Mit dem GAV sei dem Lohndumping Einhalt geboten und wichtige Mindestbestimmungen geschaffen und durchgesetzt worden, sagt André Kaufmann, Gewerkschafter bei der Unia und Präsident der Paritätischen Berufskommission Arbeitsverleih, welche die Einhaltung des GAV überwacht. Als Beispiele nennt er die Mindestlöhne, einen Fonds zur Finanzierung von Weiterbildungen sowie die Krankentaggeldversicherung und die berufliche Vorsorge. «Der GAV hat sich bewährt – aber er ist noch nicht das Gelbe vom Ei», bilanziert Kaufmann. Die Löhne seien trotz der vorgesehenen stufenweisen Erhöhungen im Zuge der GAV-Verlängerung weiterhin relativ tief. Im Normallohngebiet sind für das kommende Jahr Monatslöhne von 3200 Franken für Ungelernte bis zu 4100 Franken für Gelernte vorgesehen.
«Sind die Personalkosten zu hoch, bauen die Einsatzbetriebe Stellen ab, fahren die Produktion herunter oder wechseln den Standort. Leidtragende sind Berufseinsteiger und Menschen an der unteren Lohnskala», sagt Swissstaffing- Sprecherin Rüeger auf Anfrage dazu.

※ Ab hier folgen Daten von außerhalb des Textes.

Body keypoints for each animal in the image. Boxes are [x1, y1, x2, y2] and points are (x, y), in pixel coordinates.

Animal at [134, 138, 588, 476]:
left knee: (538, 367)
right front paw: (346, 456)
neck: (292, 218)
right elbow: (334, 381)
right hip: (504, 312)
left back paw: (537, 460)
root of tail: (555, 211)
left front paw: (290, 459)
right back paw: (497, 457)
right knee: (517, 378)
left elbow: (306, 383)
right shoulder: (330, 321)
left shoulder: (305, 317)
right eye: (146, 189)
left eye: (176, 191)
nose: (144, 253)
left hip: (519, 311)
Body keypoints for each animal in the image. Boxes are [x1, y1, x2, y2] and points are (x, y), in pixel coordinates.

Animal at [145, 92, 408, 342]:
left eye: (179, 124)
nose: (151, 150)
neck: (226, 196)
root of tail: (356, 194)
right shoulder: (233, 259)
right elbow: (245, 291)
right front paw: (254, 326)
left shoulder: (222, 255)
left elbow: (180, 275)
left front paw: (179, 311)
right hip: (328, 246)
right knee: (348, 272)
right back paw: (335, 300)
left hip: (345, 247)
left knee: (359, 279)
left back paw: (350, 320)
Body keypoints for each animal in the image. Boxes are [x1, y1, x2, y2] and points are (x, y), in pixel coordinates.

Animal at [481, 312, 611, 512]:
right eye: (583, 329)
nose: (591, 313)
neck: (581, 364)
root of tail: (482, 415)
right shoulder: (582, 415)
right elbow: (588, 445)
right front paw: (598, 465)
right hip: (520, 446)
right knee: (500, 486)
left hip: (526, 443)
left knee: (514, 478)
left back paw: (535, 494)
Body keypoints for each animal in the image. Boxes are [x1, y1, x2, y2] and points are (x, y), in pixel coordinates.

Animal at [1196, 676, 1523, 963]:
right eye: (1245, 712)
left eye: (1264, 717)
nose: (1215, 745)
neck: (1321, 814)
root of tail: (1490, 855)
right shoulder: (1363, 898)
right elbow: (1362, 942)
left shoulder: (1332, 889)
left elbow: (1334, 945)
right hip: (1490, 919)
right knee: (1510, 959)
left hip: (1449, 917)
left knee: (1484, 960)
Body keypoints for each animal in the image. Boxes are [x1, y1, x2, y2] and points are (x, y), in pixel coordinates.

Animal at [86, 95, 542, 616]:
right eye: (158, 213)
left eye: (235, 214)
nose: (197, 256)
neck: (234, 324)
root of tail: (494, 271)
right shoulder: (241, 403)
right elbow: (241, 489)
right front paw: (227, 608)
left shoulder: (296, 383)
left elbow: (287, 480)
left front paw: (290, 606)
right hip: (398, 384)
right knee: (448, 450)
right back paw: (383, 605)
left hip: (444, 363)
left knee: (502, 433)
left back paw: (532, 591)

«Es müsste mehr möglich sein»
Ein Problem sieht Kaufmann aber auch beim fehlenden Kündigungsschutz im Krankheitsfall, der vergleichsweise minimalistischen Ferienregelung sowie den kurzen Kündigungsfristen. Je nach Einsatzdauer können Unternehmen Temporär-Angestellte innerhalb von Fristen zwischen zwei Arbeitstagen und einem Monat auf die Strasse stellen. Das sorge für eine ständige Unsicherheit bei den Temporärarbeitenden, sagt Kaufmann. Dieser Punkt beschäftigt auch immer wieder Politiker. Derzeit hängig ist noch eine Motion, die eine Verlängerung der Fristen fordert. Der Bundesrat hat bereits abgewinkt und die Ablehnung der Motion beantragt. Er stellt sich auf den Standpunkt, die Flexibilität entspreche einem Bedürfnis der Wirtschaft und der Stellensuchenden.
Ähnlich argumentiert Swissstaffing. Der Personaldienstleister unterstütze die Temporärarbeitenden aber dabei, einen neuen Einsatz zu finden, heisst es. So konnten sich die Sozialpartner bei der Verlängerung des GAV einzig darauf einigen, dass die Mindestlöhne angehoben werden. Im Gegenzug wird die Grenze zur Zuschlagspflicht bei Überzeit heraufgesetzt.
«Es müsste mehr möglich sein», sagt Kaufmann. Der Branche gehe es gut, die Temporärarbeit habe in den vergangenen Jahren massiv zugenommen. Der Margendruck sei auch bei den Personaldienstleistern zu spüren, hält Rüeger dagegen. Angesichts der unterschiedlichen Positionen scheint eine Einigung schwierig. Über die strittigen Punkte soll laut Kaufmann im kommenden Jahr wieder verhandelt werden.